__TASK STATEMENT__
Needed from the data below: every line from the one with "Nov 23, 2025 – Feb 15, 2026" up to and including the one with "und Euch auf", repeated exactly and with nothing else.
========
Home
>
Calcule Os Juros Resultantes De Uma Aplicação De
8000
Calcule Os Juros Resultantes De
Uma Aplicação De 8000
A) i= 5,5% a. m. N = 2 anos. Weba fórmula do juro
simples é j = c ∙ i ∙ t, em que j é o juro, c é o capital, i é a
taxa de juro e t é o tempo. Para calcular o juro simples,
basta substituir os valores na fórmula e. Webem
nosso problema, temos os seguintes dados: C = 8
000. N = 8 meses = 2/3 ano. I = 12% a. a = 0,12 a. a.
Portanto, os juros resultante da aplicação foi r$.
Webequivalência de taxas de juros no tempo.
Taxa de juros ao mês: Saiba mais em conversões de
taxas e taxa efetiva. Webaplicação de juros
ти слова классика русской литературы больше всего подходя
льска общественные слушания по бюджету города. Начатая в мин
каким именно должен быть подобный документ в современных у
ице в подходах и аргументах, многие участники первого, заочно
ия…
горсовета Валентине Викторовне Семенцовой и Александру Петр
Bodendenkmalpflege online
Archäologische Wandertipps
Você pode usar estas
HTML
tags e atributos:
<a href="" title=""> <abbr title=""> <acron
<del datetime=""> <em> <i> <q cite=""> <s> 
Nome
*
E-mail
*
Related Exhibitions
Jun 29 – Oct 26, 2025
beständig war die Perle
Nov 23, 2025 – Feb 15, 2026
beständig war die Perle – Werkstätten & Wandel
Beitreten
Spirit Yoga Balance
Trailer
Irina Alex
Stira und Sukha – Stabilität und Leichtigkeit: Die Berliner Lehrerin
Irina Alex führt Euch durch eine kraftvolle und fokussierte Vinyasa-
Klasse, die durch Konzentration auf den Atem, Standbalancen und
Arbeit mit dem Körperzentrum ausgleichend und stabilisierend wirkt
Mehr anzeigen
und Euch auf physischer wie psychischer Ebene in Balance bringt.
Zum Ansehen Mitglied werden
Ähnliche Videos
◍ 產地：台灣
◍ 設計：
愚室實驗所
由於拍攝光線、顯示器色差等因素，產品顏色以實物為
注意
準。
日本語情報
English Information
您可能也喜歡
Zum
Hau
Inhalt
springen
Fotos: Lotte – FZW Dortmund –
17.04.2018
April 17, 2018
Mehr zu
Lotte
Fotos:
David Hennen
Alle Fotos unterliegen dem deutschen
========
__RESULT__
Nov 23, 2025 – Feb 15, 2026
beständig war die Perle – Werkstätten & Wandel
Beitreten
Spirit Yoga Balance
Trailer
Irina Alex
Stira und Sukha – Stabilität und Leichtigkeit: Die Berliner Lehrerin
Irina Alex führt Euch durch eine kraftvolle und fokussierte Vinyasa-
Klasse, die durch Konzentration auf den Atem, Standbalancen und
Arbeit mit dem Körperzentrum ausgleichend und stabilisierend wirkt
Mehr anzeigen
und Euch auf physischer wie psychischer Ebene in Balance bringt.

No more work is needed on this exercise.